Excerpted passage —
▼
StrictMock

Often code we write depends on external things such as a database or a REST API. We can test our code allowing it to talk directly to those dependencies, but there are different reasons why we wouldn’t want to:

  • The dependency is available as a production environment only and we can’t let a test risk breaking production.
  • The dependency is not available on all environments the test is being executed, for example during a Continuous Integration build.
  • We want to test different scenarios, such as a valid response, error response or a timeout.

Mocks helps us achieve this goal when used in place of a real dependency. They need to respond conforming to the same interface exposed by the dependency, allowing us to configure canned responses to simulate the different scenarios we need. This must be true if we want to trust our test results.

Yet Another Mock?

Python unittest already provides us with Mock, PropertyMock, AsyncMock, MagicMock, NonCallableMagicMock… each for a specific use case. To understand what StrictMock brings to the table, let’s start by looking at Python’s mocks.

Let’s pretend we depend on a Calculator class and we want to create a mock for it:

In [1]: from unittest.mock import Mock

In [2]: class Calculator:
   ...:   def is_odd(self, x):
   ...:     return bool(x % 2)
   ...:

In [3]: mock = Mock(Calculator)

In [4]: mock.is_odd(2)
Out[4]: <Mock name='mock.is_odd()' id='140674180253512'>

In [5]: bool(mock.is_odd(2))
Out[5]: True

In [6]: mock.is_odd(2, 'invalid')
Out[6]: <Mock name='mock.is_odd()' id='140674180253512'>

Wow! The calculator mock is lying to us telling that 2 is odd! And worse: we are able to violate the method signature without issues! How can we trust our tests with mocks like this? This is precisely the kind of problem StrictMock solves!

Note

Since Python 3.7 we can seal mocks. This helps, but as you will see, StrictMock has a lot unpaired functionality.

A Mock You Can Trust

StrictMock allows you to create mocks of instances of a given template class. Its default is not to give arbitrary canned responses, but rather be clear that it is missing some configuration:

In [1]: from testslide import StrictMock

In [2]: class Calculator:
   ...:     def is_odd(self, x):
   ...:         return bool(x % 2)
   ...:

In [3]: mock = StrictMock(template=Calculator)

In [4]: mock.is_odd(2)
(...)
UndefinedAttribute: 'is_odd' is not defined.
<StrictMock 0x7F17E06C7310 template=__main__.Calculator> must have a value defined for this attribute if it is going to be accessed.

So, let’s define is_odd method:

In [5]: mock.is_odd = lambda number: False

In [6]: mock.is_odd(2)
Out[6]: False

As we saw, StrictMock is safe by default: any attribute access will raise UndefinedAttribute unless it had a value set previously. As you are in control of what values you assign to your mock, you can trust it to do only what you expect it to do.

Under the hood there’s tons of validation to ensure the mock’s interface precisely matches the template class.

Note

  • Refer to mock_callable() to learn to tighten what arguments is_odd() should accept.
  • Refer to mock_constructor() to learn how to put StrictMock in place of your dependency.

Configuration

Constructor

Naming

You can optionally name your mock, to make it easier to identify:

In [1]: from testslide import StrictMock

In [2]: str(StrictMock())
▲
Source data —
▼
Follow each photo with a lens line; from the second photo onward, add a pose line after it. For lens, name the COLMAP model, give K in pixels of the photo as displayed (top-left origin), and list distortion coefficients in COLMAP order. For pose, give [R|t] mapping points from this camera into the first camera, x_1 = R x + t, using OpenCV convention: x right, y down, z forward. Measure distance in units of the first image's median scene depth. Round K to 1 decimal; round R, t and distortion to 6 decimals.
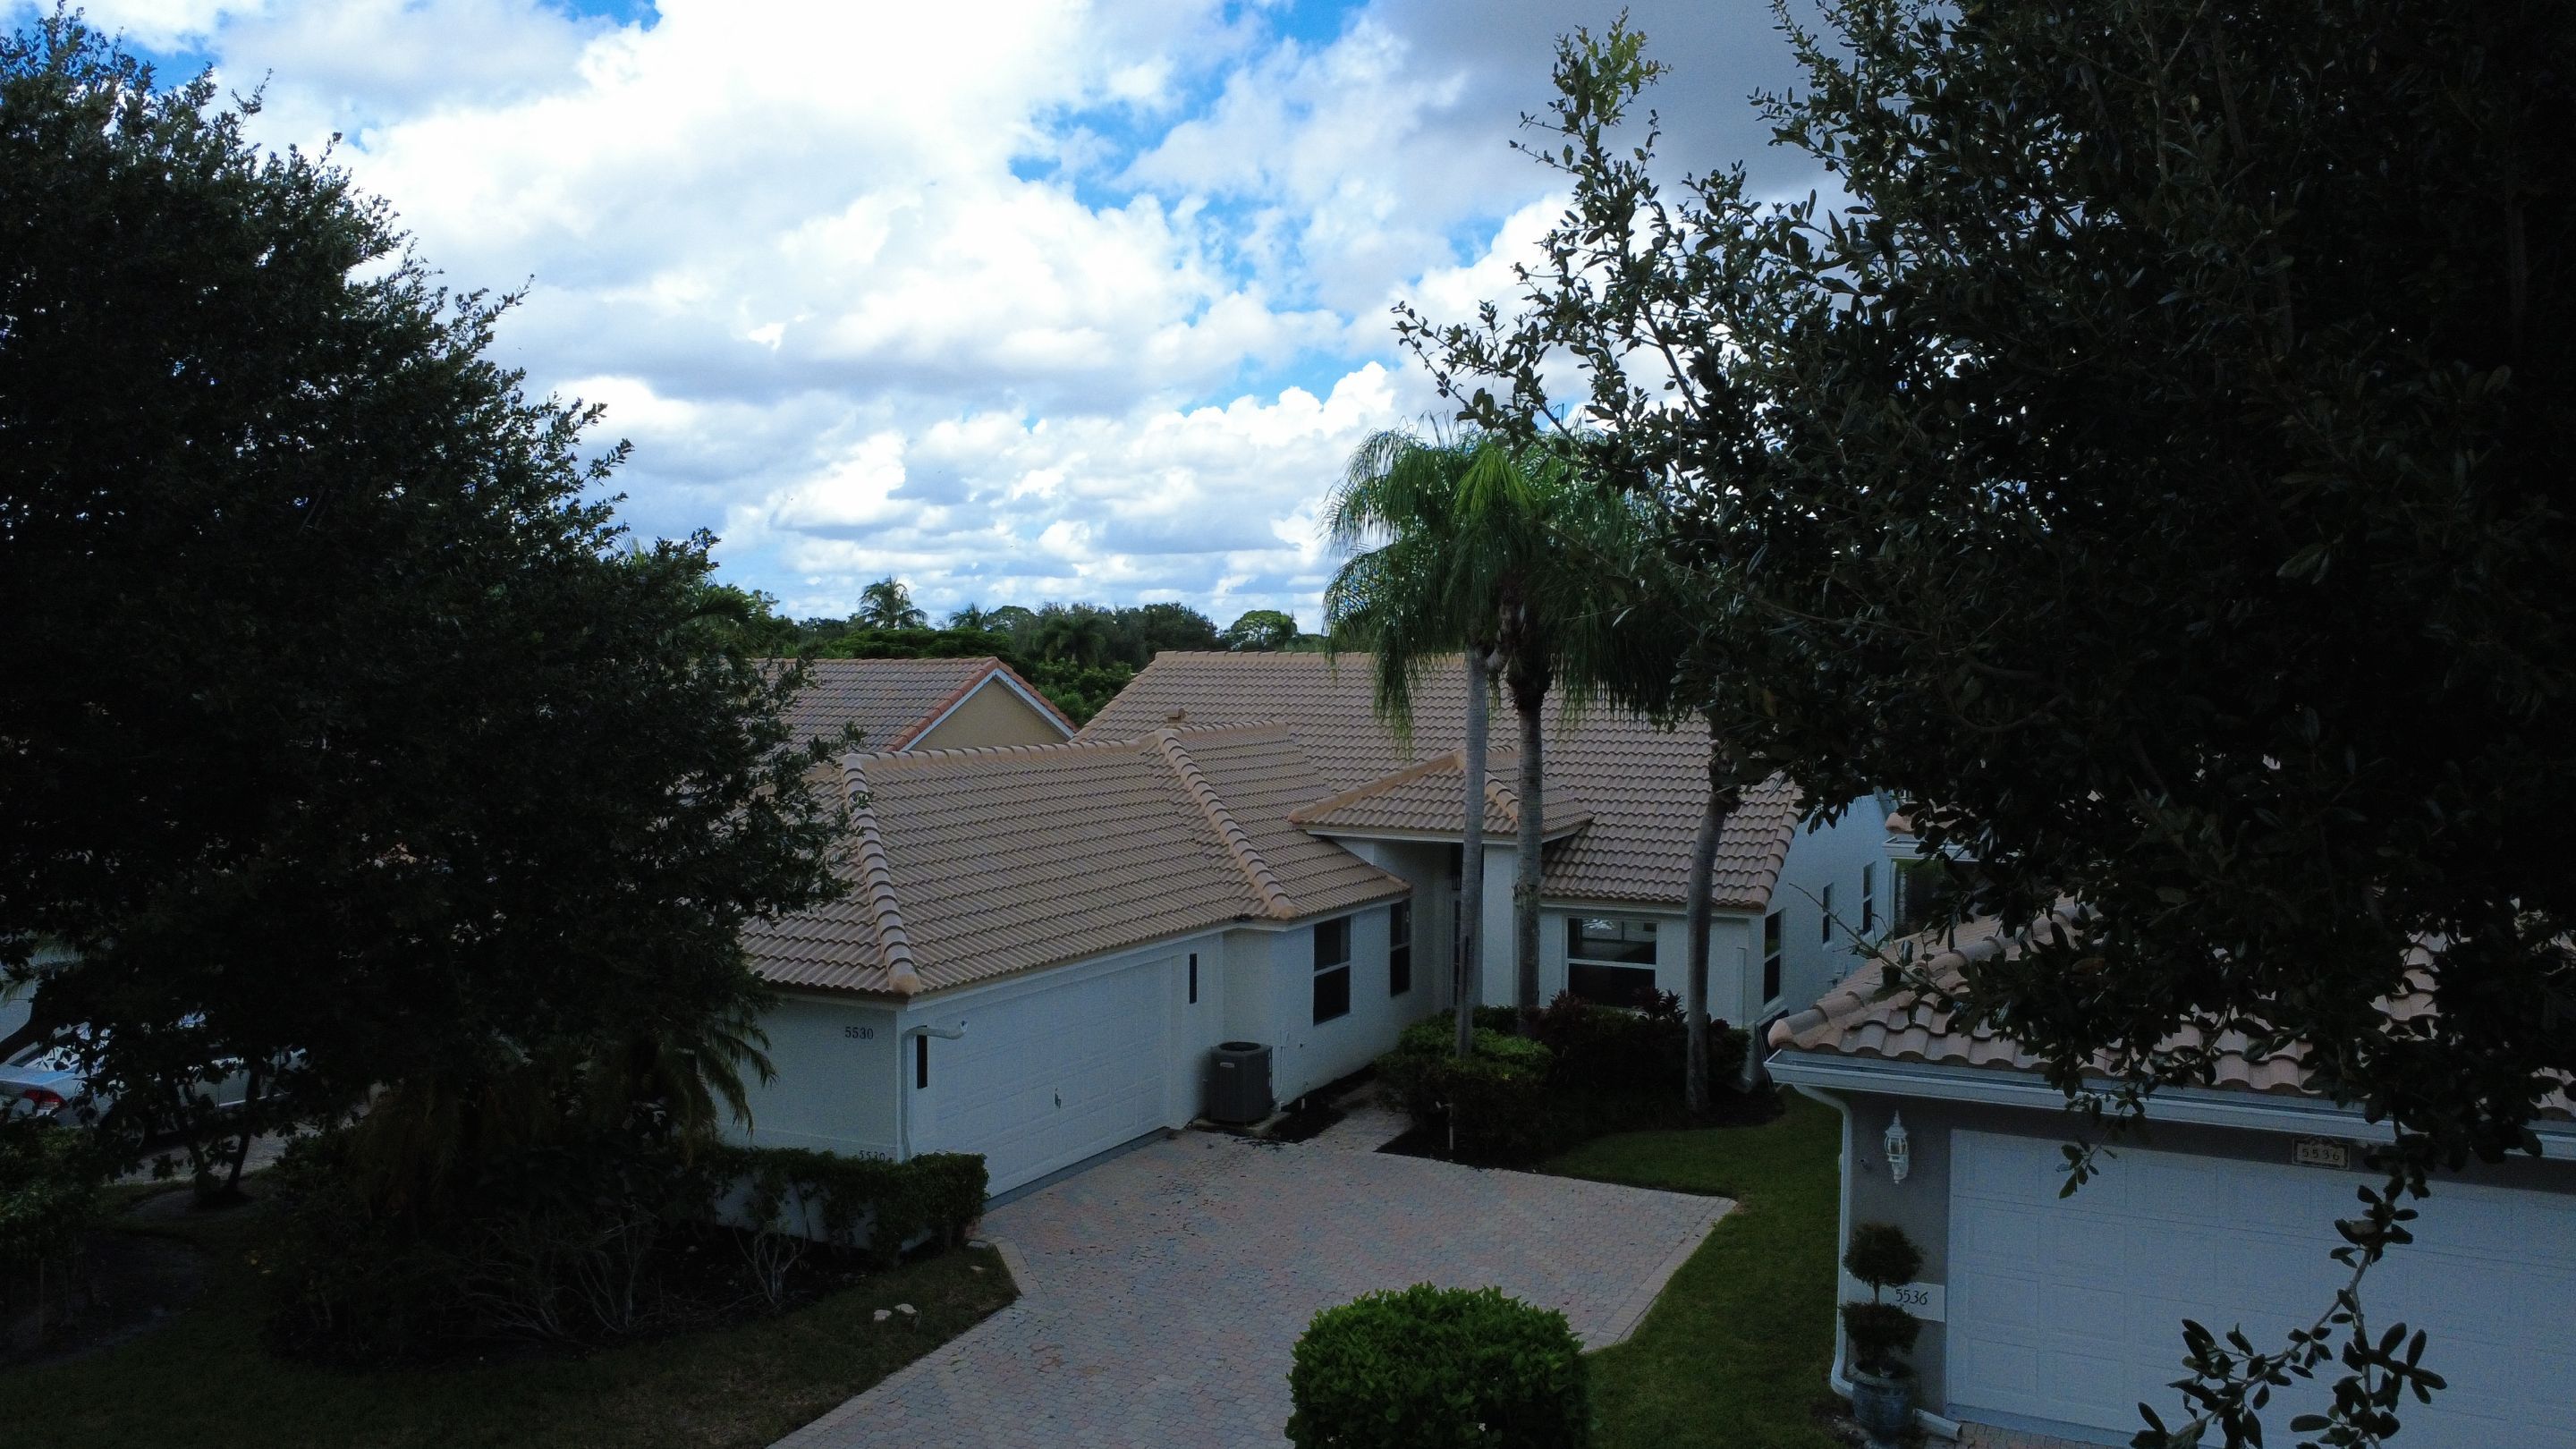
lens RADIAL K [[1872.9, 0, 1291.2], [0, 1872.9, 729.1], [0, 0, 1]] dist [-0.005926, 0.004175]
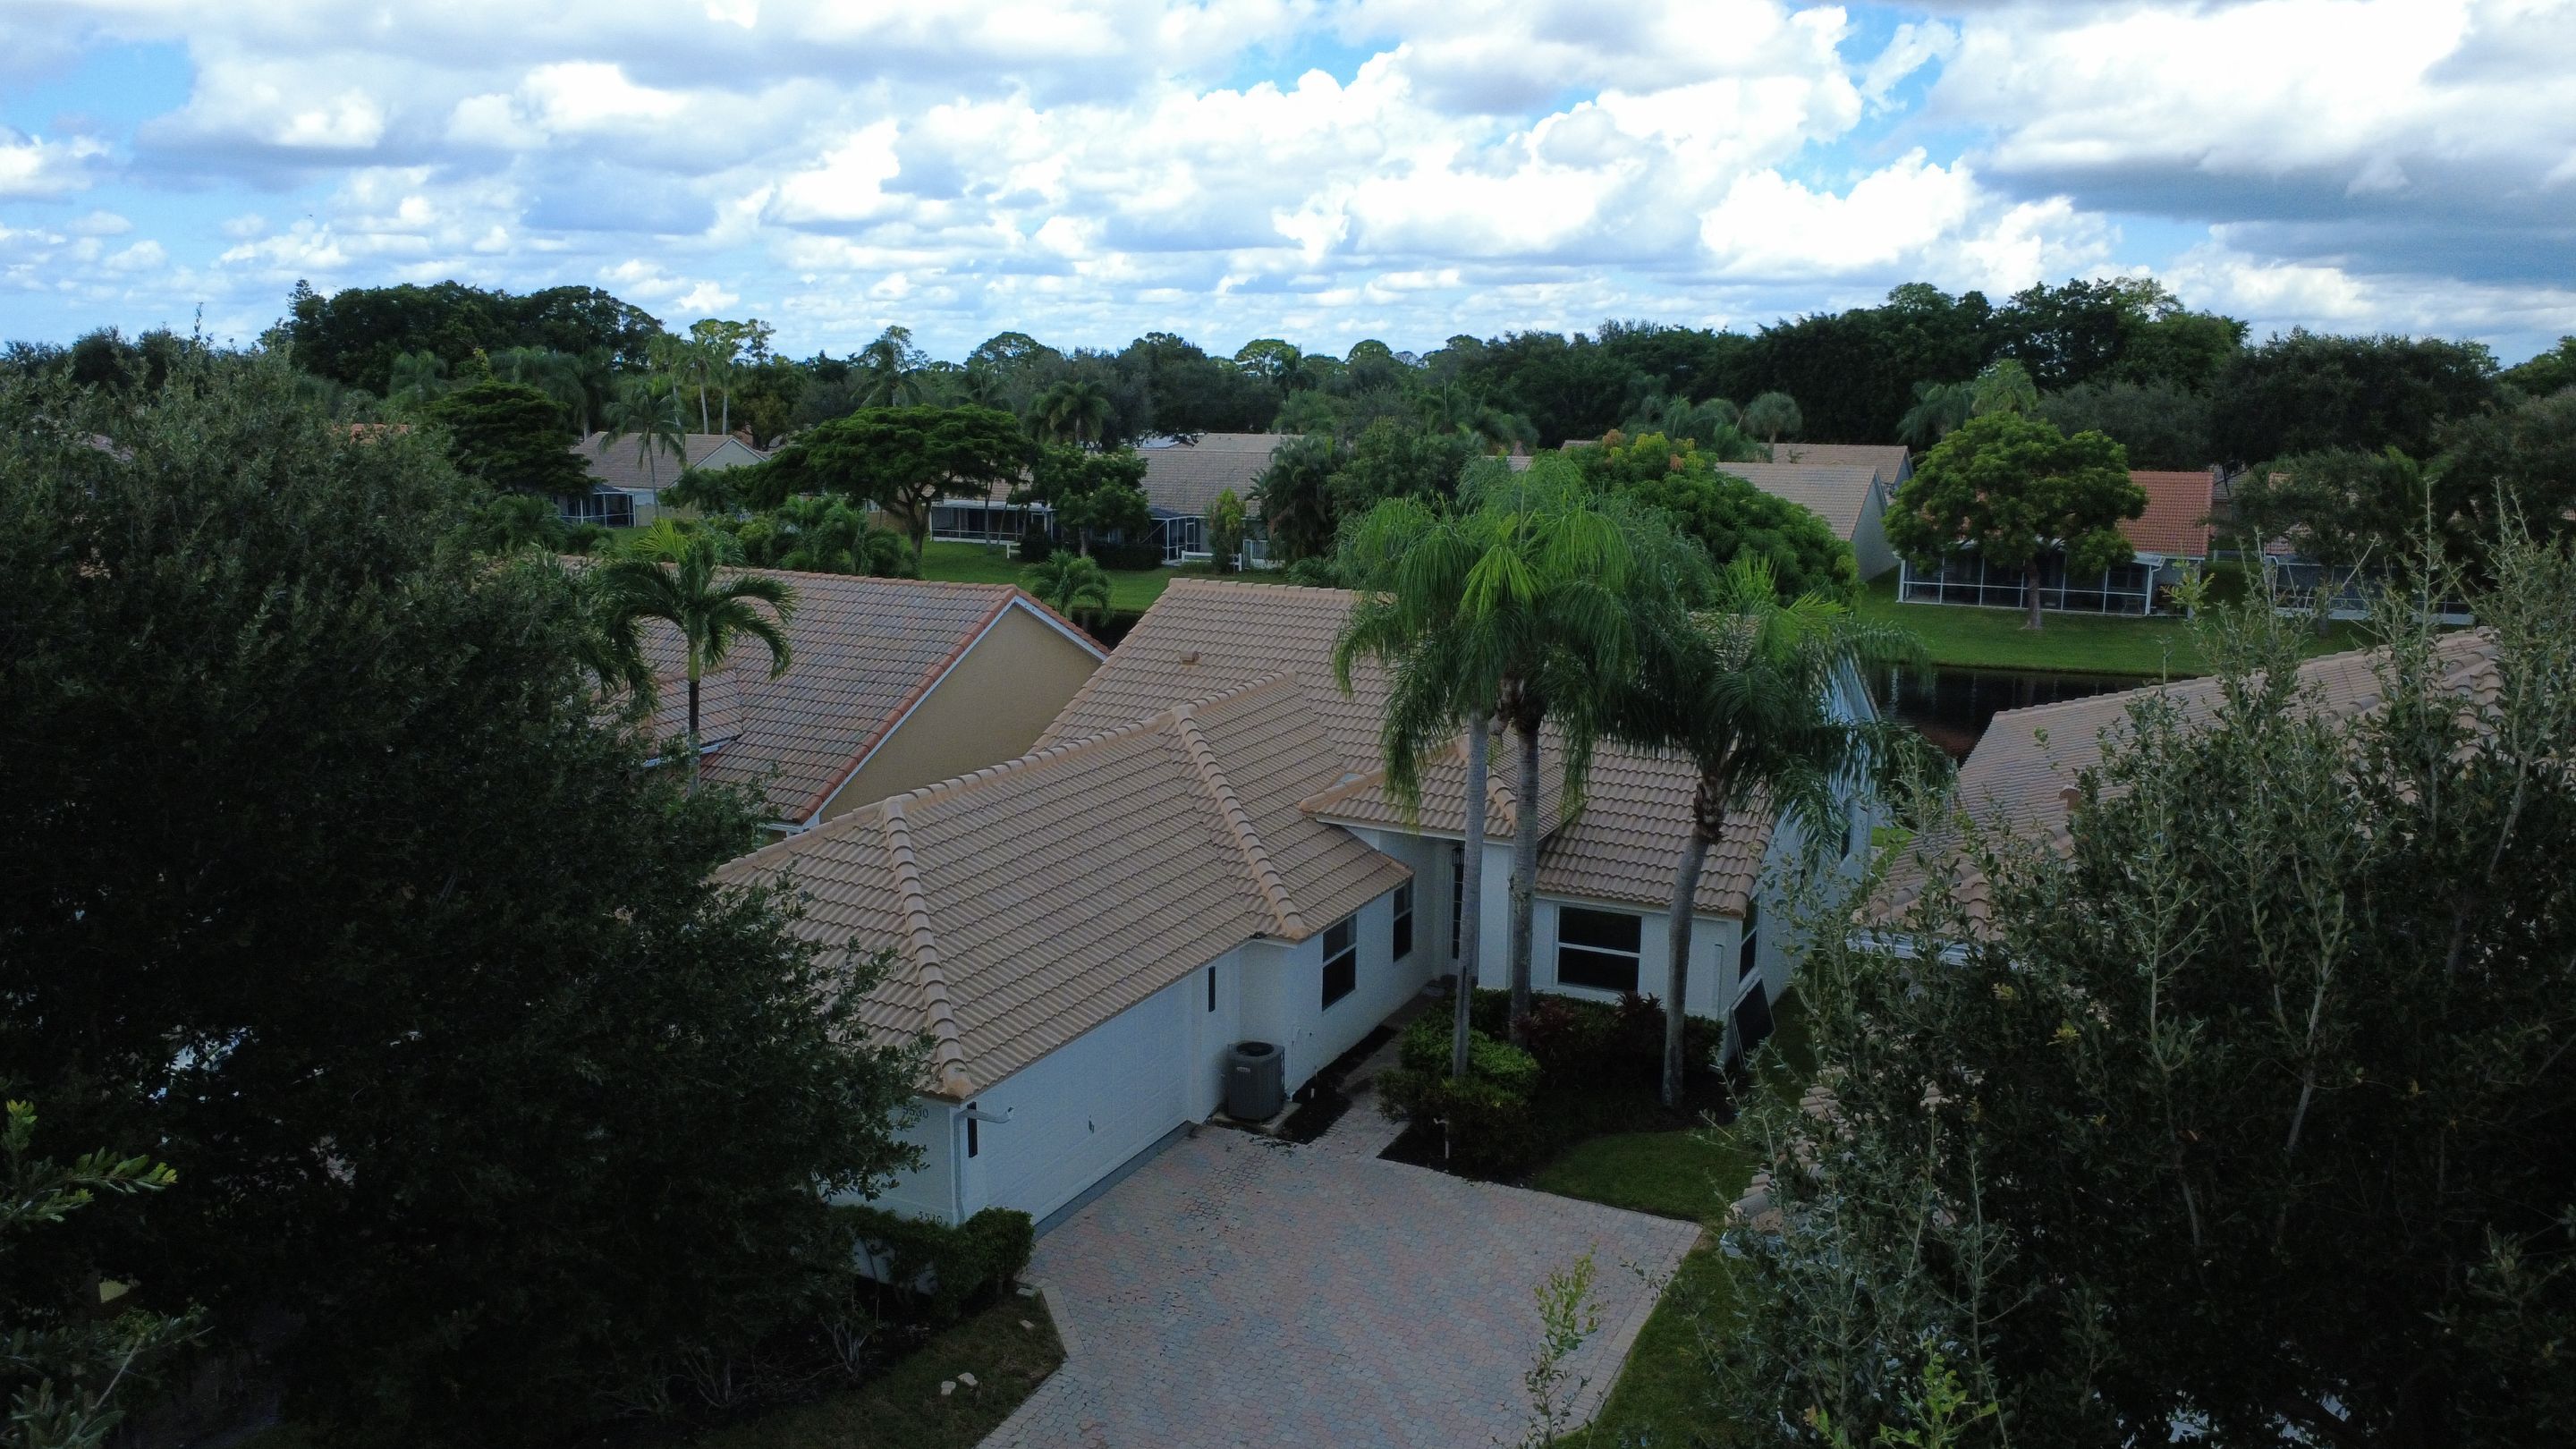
▲
Task instructions —
A. Decide whether each statement below agrees with the StrictMock page, and answer yes or no for each with the deciding words of the page quoted exactly: (i) Mocks can be sealed starting with Python 3.7. (ii) By default, StrictMock gives arbitrary canned responses for attributes that have not been set. (iii) The plain Mock of the Calculator class reported that 2 is odd.
B. According to the StrictMock page, what exception does StrictMock raise when an attribute is accessed before it has been given a value?
C. Pick up the StrictMock page at the point where it stops and keep writing it.

Answers given —
A.
(i) Yes: "Since Python 3.7 we can seal mocks."
(ii) No: "Its default is not to give arbitrary canned responses, but rather be clear that it is missing some configuration"
(iii) Yes: "The calculator mock is lying to us telling that 2 is odd!"

B. UndefinedAttribute.

C.
Out[2]: '<StrictMock 0x7F7A30FC0748>'

In [3]: str(StrictMock(name='whatever'))
Out[3]: "<StrictMock 0x7F7A30FDFF60 name='whatever'>"

Generic Mocks

It is higly recommended to use StrictMock giving it a template class, so you can leverage its interface validation. There are situations however that any “generic mock” is good enough. You can still use StrictMock, although you’ll loose most validations:

In [1]: from testslide import StrictMock

In [2]: mock = StrictMock()

In [3]: mock.whatever
(...)
UndefinedAttribute: 'whatever' is not defined.
<StrictMock 0x7FED1C724C18> must have a value defined for this attribute if it is going to be accessed.

In [4]: mock.whatever = 'something'

In [5]: mock.whatever
Out[5]: 'something'

It will accept setting any attributes, with any values.

Template Class

By giving a template class, we can leverage all interface validation goodies:

In [1]: from testslide import StrictMock

In [2]: class Calculator:
   ...:     def is_odd(self, x):
   ...:         return bool(x % 2)
   ...:

In [3]: mock = StrictMock(template=Calculator)

In [4]: mock.is_odd(2)
(...)
UndefinedAttribute: 'is_odd' is not defined.
<StrictMock 0x7F17E06C7310 template=__main__.Calculator> must have a value defined for this attribute if it is going to be accessed.

Runtime Attributes

StrictMock introspects the template’s __init__ code to find attributes that are dynamically set during runtime. If this mechanism fails (often a source of bad class design), you should inform StrictMock about those attributes:

StrictMock(template=TemplateClass, runtime_attrs=['attr_set_at_runtime'])

Default Context Manager

If the template class is a context manager, default_context_manager can be used to automatically setup __enter__ and __exit__ mocks for you:

In [1]: from testslide import StrictMock

In [2]: class CM:
   ...:   def __enter__(self):
   ...:     return self
   ...:
   ...:   def __exit__(self, exc_type, exc_value, traceback):
   ...:     pass
   ...:

In [3]: mock = StrictMock(template=CM, default_context_manager=True)

In [4]: with mock as m:
   ...:   assert id(mock) == id(m)
   ...:

The mock itself is yielded.

Note

This also works for asynchronous context managers.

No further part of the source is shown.